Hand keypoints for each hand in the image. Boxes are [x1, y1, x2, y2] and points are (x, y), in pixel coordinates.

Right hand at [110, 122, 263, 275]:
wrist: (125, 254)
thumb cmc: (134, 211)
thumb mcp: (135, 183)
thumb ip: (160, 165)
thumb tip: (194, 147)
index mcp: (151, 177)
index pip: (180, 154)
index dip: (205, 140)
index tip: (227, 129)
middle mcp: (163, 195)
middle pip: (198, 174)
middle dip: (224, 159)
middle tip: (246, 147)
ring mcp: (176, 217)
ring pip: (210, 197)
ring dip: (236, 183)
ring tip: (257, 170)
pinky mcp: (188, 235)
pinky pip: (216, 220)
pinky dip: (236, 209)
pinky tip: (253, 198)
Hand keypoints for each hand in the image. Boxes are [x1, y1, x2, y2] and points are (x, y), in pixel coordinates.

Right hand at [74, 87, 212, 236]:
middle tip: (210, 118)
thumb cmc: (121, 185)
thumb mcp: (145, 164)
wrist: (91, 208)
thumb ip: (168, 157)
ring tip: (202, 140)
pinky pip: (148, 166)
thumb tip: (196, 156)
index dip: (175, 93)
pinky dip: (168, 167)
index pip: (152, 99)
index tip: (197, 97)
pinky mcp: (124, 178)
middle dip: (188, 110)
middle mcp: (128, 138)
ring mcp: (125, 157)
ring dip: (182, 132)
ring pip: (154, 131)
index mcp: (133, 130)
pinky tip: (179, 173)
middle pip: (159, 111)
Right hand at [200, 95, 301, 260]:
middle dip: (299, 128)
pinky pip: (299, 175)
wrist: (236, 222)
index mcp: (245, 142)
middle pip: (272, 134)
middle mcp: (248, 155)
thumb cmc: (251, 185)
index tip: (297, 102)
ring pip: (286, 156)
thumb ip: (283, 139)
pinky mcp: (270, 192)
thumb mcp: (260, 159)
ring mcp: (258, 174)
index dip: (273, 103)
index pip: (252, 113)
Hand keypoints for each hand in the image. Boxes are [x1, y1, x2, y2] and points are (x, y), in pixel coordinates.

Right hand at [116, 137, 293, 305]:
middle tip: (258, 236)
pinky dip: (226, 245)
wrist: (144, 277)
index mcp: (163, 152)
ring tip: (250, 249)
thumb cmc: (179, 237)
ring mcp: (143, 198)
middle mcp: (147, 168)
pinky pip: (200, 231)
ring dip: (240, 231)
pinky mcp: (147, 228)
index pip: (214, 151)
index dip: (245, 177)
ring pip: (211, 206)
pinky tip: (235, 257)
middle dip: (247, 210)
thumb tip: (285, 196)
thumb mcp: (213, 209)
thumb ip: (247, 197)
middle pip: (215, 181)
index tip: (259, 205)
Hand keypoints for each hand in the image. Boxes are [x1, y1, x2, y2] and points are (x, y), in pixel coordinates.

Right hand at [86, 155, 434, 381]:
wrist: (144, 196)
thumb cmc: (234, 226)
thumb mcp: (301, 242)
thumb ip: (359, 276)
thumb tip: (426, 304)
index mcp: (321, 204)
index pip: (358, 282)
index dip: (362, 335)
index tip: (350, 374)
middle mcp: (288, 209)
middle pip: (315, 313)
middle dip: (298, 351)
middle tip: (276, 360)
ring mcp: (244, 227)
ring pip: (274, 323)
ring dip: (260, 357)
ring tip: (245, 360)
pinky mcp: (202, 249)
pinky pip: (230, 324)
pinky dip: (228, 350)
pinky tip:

◆ ◆ ◆

Try it:
Copy the entries above exactly. Miss none of them.

Output:
Hand keypoints for each hand in the image. Boxes are [x1, y1, x2, y2] and points are (x, y), in pixel coordinates.

Right hand at [110, 122, 263, 275]:
wrist: (125, 254)
thumb cmc: (134, 211)
thumb mcp: (135, 183)
thumb ip: (160, 165)
thumb tip: (194, 147)
index mcp: (151, 177)
index pip: (180, 154)
index dip: (205, 140)
index tip: (227, 129)
middle mcp: (163, 195)
middle pip: (198, 174)
middle dip: (224, 159)
middle tip: (246, 147)
ring mcp: (176, 217)
ring pip: (210, 197)
ring dip: (236, 183)
ring tip: (257, 170)
pinky mcp: (188, 235)
pinky pip: (216, 220)
pinky dip: (236, 209)
pinky tip: (253, 198)
Hand keypoints for each hand in the image. Boxes are [x1, y1, x2, y2] and points are (x, y), in pixel coordinates.

Right hand at [74, 87, 212, 236]:
middle tip: (210, 118)
thumb cmc: (121, 185)
thumb mcp: (145, 164)
wrist: (91, 208)
thumb ip: (168, 157)
ring tip: (202, 140)
pinky pip: (148, 166)
thumb tip: (196, 156)
index dip: (175, 93)
pinky dip: (168, 167)
index pip: (152, 99)
index tip: (197, 97)
pinky mcp: (124, 178)
middle dip: (188, 110)
middle mcp: (128, 138)
ring mcp: (125, 157)
ring dip: (182, 132)
ring pip: (154, 131)
index mcp: (133, 130)
pinky tip: (179, 173)
middle pip: (159, 111)
Right hand at [200, 95, 301, 260]:
middle dip: (299, 128)
pinky pip: (299, 175)
wrist: (236, 222)
index mcp: (245, 142)
middle pip: (272, 134)
middle mcp: (248, 155)
thumb cmc: (251, 185)
index tip: (297, 102)
ring pip: (286, 156)
thumb ip: (283, 139)
pinky mcp: (270, 192)
thumb mcp: (260, 159)
ring mcp: (258, 174)
index dip: (273, 103)
index pip: (252, 113)
Hand keypoints for each hand in the image. Boxes are [x1, y1, x2, y2] and points are (x, y), in pixel coordinates.

Right hand at [116, 137, 293, 305]:
middle tip: (258, 236)
pinky dip: (226, 245)
wrist: (144, 277)
index mcp: (163, 152)
ring tip: (250, 249)
thumb cmc: (179, 237)
ring mcp: (143, 198)
middle mcp: (147, 168)
pinky pip: (200, 231)
ring dip: (240, 231)
pinky mcp: (147, 228)
index pip: (214, 151)
index dip: (245, 177)
ring pip: (211, 206)
pinky tip: (235, 257)
middle dip: (247, 210)
thumb tip: (285, 196)
thumb mcp: (213, 209)
thumb ip: (247, 197)
middle pip: (215, 181)
index tip: (259, 205)
Hand keypoints for each hand in the image. Boxes are [x1, y1, x2, y2] and points are (x, y), in pixel coordinates.

Right hand at [86, 155, 434, 381]:
wrist: (144, 196)
thumb cmc: (234, 226)
thumb mcp: (301, 242)
thumb ip: (359, 276)
thumb tip: (426, 304)
index mcp: (321, 204)
index pip: (358, 282)
index dip: (362, 335)
index tip: (350, 374)
middle mcp: (288, 209)
middle pip: (315, 313)
middle dip: (298, 351)
middle tip: (276, 360)
ring mcp: (244, 227)
ring pip: (274, 323)
ring dip: (260, 357)
ring tip: (245, 360)
pinky mcp: (202, 249)
pinky pip: (230, 324)
pinky dip: (228, 350)
pinky tip:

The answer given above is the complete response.